It rained hard here Saturday, 1.60 inches (40.6 mm) in a short period of time, with some hail. I didn’t see any hail damage in my garden, but I missed the rain itself because I was with Soma northwest of Columbus, Ohio at a grafting seminar put on by the Ohio Paw Paw Growers  Association (OPGA). We could tell it had been  a gully washer when we returned because of the gravel from peoples’ driveways that was washed onto the main  road.

While we were at the seminar, we got to see a lot of different grafting techniques and even did a whip and tongue graft on a paw paw that we got to keep.

whip and tongue grafted paw paw

After doing the graft itself, we bound it together with grafting rubbers (like a rubber band cut open) to hold the graft together and then wrapped it with Parafilm to prevent it from drying out.

The idea is that to propagate a desirable cultivar one can graft scion wood from it onto hardy rootstock.  If one tries to grow new plants from seed of a cultivar, due to genetic variability it is common to get inferior specimens.  So an existing tree is used or rootstock is grown from seed and then a scion grafted onto  it.

Soma has started lots of paw paws from seed and came home with scion wood from named cultivars that he will graft onto his seedlings, resulting in superior paw paws.

We also plan to plant black walnuts next fall as soon as they drop from the tree and when they have grown to pencil size, hopefully by the second summer, we will top graft them with scion wood saved from my Carpathian walnut and 10 years from now serve out walnuts to all the attendees of the Festival of Inspiration. Any walnut can be grafted onto any other walnut.

Soma saved scion wood this past winter from my Carpathian and plans to top graft existing black walnuts with them this year. This is the time to do it.
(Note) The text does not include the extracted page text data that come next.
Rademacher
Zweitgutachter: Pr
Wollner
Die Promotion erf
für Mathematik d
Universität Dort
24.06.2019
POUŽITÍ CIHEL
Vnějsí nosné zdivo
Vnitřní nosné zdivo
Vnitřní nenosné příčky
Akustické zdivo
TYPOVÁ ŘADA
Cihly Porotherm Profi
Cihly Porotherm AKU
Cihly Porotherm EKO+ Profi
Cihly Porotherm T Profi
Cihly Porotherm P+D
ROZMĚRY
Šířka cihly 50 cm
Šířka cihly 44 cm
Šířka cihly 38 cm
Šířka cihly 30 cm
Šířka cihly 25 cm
There are numerous grafting techniques and my brain got full to overflowing seeing guys doing examples of different kinds, I hope I can retain most of it. Information on grafting  is available on the internet but seeing it done and being able to ask questions makes learning a lot easier. Guru sadhu sastra.
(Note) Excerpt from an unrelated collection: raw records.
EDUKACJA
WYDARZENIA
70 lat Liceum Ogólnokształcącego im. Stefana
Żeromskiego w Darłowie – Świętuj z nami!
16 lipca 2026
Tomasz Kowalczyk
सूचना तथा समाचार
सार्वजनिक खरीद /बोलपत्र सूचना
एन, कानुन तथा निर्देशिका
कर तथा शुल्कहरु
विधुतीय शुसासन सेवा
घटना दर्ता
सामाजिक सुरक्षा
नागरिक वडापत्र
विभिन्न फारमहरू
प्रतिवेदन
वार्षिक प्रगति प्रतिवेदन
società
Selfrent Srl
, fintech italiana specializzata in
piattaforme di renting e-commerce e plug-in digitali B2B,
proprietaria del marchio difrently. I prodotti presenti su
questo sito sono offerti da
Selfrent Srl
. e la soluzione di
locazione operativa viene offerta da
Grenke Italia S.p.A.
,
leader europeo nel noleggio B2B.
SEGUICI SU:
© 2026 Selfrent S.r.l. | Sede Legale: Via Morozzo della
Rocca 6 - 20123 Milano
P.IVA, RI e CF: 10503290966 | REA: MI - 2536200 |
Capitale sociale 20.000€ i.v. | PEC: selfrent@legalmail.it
I got a neat toy I bought for $40, the purchase  of which benefited the OPGA. It is a nut picker that rolls over the ground and gathers nuts or even apples. See here for a better description.

There was also a nut cracker on display that I am lusty for. I had gathered a lot of black walnuts and butternuts last fall but rarely eat them because they are so difficult to get out of the shell.

The maker of the nutcracker is old school and doesn’t have a website but can be called at 417-548-7428. You will  need to send a check. They are $60 plus shipping.  There are cheaper Chinese knockoffs but the guy who owned the one I saw said those don’t hold up, they are made of inferior metals. I actually stopped writing this post to search where to get the original and am buying one.

The Master Cracker nutcracker

The Master Cracker

We also got some good contact info for buying nut, paw paw and persimmon trees so when devotees start ordering them for their own properties or to donate to the temple we will have good sources for named cultivars.